In my own life, the truly awesome experiences have been moments when I have encountered something of surpassing beauty. For me, the sources of the awesome have most often been in nature, in art or in music. Some things just fill me with awe, but they are the extraordinary, the mind-blowing, the exceptional. The mundane can never be awesome.

Awe is an emotional response to experiences that are in some way magnificent or powerful. It is the feeling of being in the presence of something vast that transcends our ordinary understanding of the world. In the awesome, we sense something mysterious that is greater than ourselves, and what is awesome is somehow spiritual or even sacred to us.

Awe may prompt us to be kinder to others and to act in more collaborative ways. It might help us cope better with stress by promoting curiosity and exploration, rather than withdrawal and isolation.

When we are awestruck, our sense of personal importance recedes. Day-to-day worries seem small and insignificant by comparison. We feel a connection to something larger than ourselves.

We are connected to the awesome because we are its witness. Our emotional response to it is the awesomeness.

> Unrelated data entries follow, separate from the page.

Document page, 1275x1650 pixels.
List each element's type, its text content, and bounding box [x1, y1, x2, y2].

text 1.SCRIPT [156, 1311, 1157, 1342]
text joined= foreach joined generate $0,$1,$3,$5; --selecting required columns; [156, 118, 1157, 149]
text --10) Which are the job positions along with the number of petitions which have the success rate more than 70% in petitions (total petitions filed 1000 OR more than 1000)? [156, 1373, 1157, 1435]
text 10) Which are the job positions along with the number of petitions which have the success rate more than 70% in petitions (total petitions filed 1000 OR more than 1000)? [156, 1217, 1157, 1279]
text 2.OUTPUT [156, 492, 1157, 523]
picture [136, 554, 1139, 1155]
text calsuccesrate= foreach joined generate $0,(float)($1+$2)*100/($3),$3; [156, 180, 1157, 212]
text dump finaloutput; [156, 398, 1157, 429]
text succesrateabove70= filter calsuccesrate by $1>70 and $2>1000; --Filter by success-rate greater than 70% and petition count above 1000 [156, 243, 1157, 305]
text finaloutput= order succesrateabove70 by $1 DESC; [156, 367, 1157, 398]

In the instant of awe, time grows larger without seeming to pass at all. Indeed, time seems to stand still. We are “in the moment,” and the moment is timeless. Awe does not give us more time, but it may make the time we have seem greater. Awe’s enlargement of time makes our lives fuller, and our allotted years seem larger as well. And the more often we experience awe, the greater, more satisfying life becomes. Awe gives us an emotional lift, and we cannot get enough of it.

The pursuit of awesomeness is as unalienable as the pursuit of happiness. Yet some people, research suggests, may be more prone to feeling awe. People who are uncomfortable changing their perception of the way the world works may be less able to experience awe. To experience the truly awesome is to be overwhelmed, to be thrown off balance by something that simply does not fit the mold.

You are unlikely to experience awe if you have convinced yourself that you have seen it all, been there and done that. You will not respond with awe if you are just not all that interested in the unexpected because you are so certain that you know all that there is.

My New Year’s resolution is to make myself more awe-prone. This year, I must remind myself to be unset in my ways and to venture beyond the safe borders of balance.